When was the station opened? The Stockport, Disley and Whaley Bridge line opened in June 1857, but at the opening there was no mention of a station here. Stockport librarian William Skillern and local rail enthusiast Wallace Sutherland, researching the history of the line in the 1960s, gained access to the minute books of the company. From these they gathered that soon after the opening the company received a complaint from Colonel William Davenport Davenport [sic] of Bramhall Hall, who had allowed the line to cross a his land, that they had promised him that there would be a station. So a 'small station' was built, and named 'Davenport' - a name which attached itself to the settlement which grew around the station.



The oldest reference to the station we have found in the Manchester Guardian newspaper was the above classified advertisment (on the front page as things were done in those days) of 14 April 1858, ofering 'eligible villa and housing land' for sale 'near the Davenport station' on begalf of Colonel Davenport. However, there appears to have been no rush to build houses, and Skillern and Sutherland suggest that the station may have closed again soon afterwards, but was open again by 1863.



The blue dotted lines on the map show some field boundaries of Isaac Cheetham's farm; note how they coincide with plots of the early houses and with the short cart-track which later became Oakfield Road.

The pair of large semi-detached houses on the other side of Bramhall Lane, known as 'Lyme View' as the hills of Lyme Park sould be seen on the skyline, and later numbered 124 and 126 Bramhall Lane, were built on a plot sold by Colonel Davenport to a John Vaughan in May 1863.



This photograph shows the station some time around 1900. Why the space between the rails on the right has been filled in, we have no idea. The station building, now serving as general and ladies' waiting rooms, is little changed apart from assorted notices and advertising posters, but the footbridge, in the lattice-girder form favoured by the London and North Western Railway (LNWR), as has the booking office which is obscured in this view by the tree, and a brick-built waiting room in standard LNWR style.



At a later date, the old station building was apparently rebuilt with a different roof, and equipped with canopies over the platform, as seen in the 1950s view above with a typical train of the period, hauled by a 2-6-4 tank engine.

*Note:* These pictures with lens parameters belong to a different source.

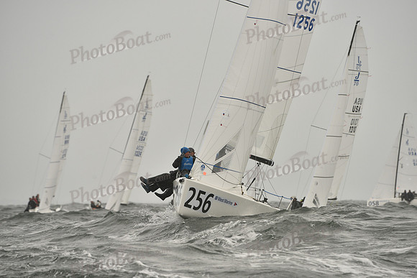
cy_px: 139
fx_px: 4634
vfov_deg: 3.4
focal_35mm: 400
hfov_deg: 5.2
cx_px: 208
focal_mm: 400
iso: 400
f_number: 7.1
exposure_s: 1/1250
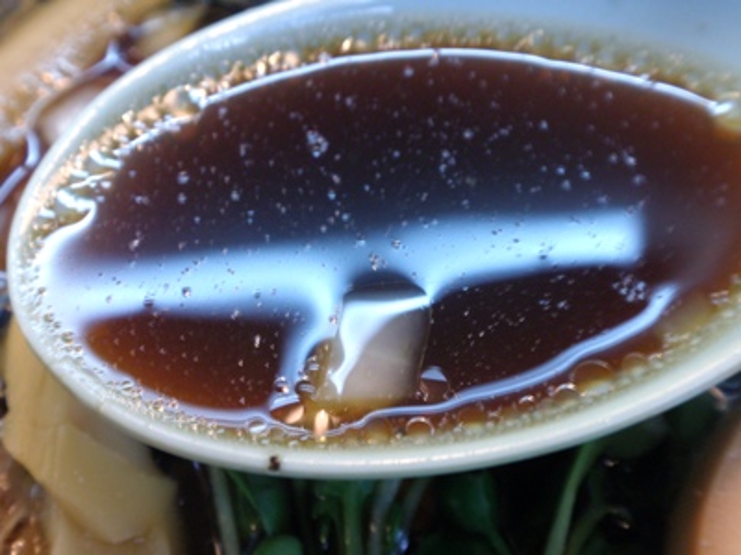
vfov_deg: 28.0
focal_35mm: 52
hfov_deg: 36.8
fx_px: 1113
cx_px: 370
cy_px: 278
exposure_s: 1/6
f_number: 4.3
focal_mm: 9.1
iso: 100
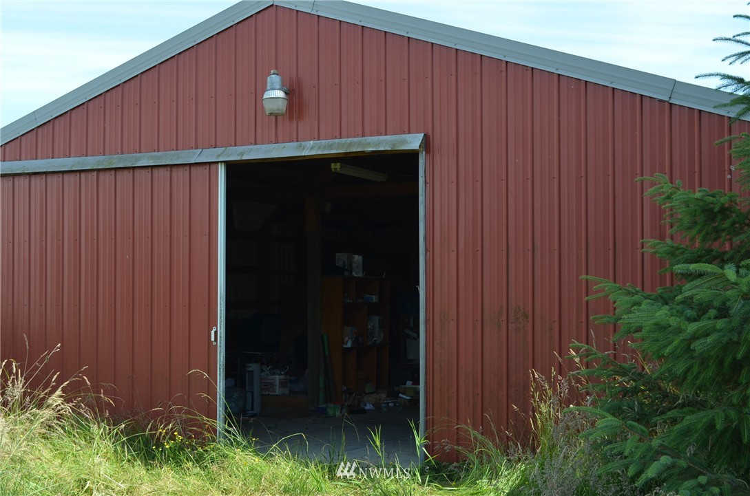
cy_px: 248
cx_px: 375
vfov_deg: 27.9
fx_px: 998
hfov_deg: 41.2
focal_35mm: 48
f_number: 7.1
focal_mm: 32
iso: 200
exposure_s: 1/200
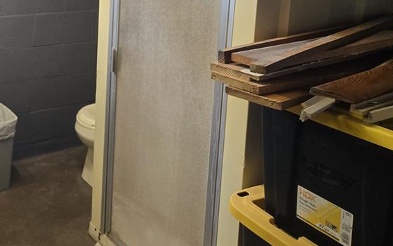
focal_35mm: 44
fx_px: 471
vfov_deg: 27.8
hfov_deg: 42.0
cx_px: 47
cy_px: 11
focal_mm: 5.4
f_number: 1.8
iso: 200
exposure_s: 1/120
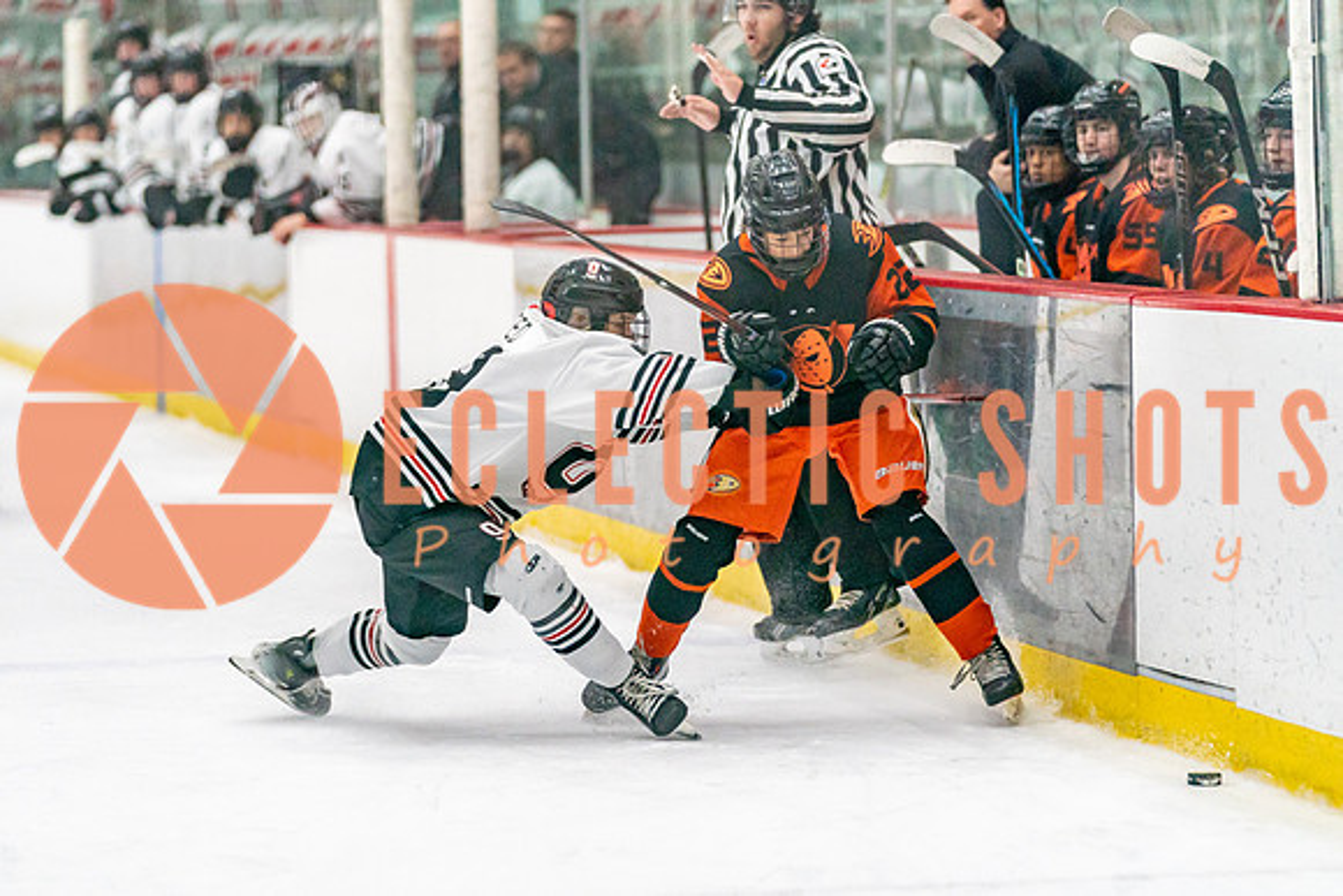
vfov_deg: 7.2
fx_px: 7132
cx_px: 581
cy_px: 571
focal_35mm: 191
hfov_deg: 10.8
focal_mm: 146
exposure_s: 1/1250
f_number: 2.8
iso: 3200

An additional waiting shelter, believed to date from the 1920s, can be glimpsed behind the train. Picture by Wallace Sutherland, courtesy of Foxline.



All buildings on the Manchester-bound platform were replaced in the 1970s by the present structure, and the building on the other side was also demolished and replaced by the simple shelter now on offer. The lattice-girder bridge was replaced, by the plate-girder one still in use today, in 1945. The view above is from October 2011, with Northern Rail train 180 103. 126 Bramhall Lane stands behind.



An Edwardian view of the station from the street, with a taxi (?) waiting for customers.The new booking office can be seen, and Garners Lane, which now been diverted to allow the abolition of the level crossing, is on the left.



This map from the 1898 Ordnance Survey edition shows the changes, including the diverted Garner's Lane, the booking office and footbridge. Most of Mile End Farm had by this time been sold for housing: the entrance to the Davenport Park estate (established in 1877) can be seen, running parallel to the line. The old route of the lane was absorbed into grounds of the large house, Bramall Mount, and used for access to a stable block which still exists as staff premises within Cale Green Park, although the old route of the lane itself has been obliterated. Bramall Mount is one of the oldest houses in Davenport: it was built before the railway (see our feature A Postcard from Davenport, No.2). Oakfield Road was yet to be created.



This picture from the 1920s shows little change from 1900. 124 Bramhall Lane is still a house; not long after this, in a further widening of Garner's Lane, the house was demolished, leaving its partner no. 126 standing alone, later to have its front window bays removed and become the 'convenience store' we see today. The LNWR lower-quadrant signal visible in the picture has two arms, the 'starter' for Davenport Junction signalbox and below it the 'distant' for Woodsmoor Crossing.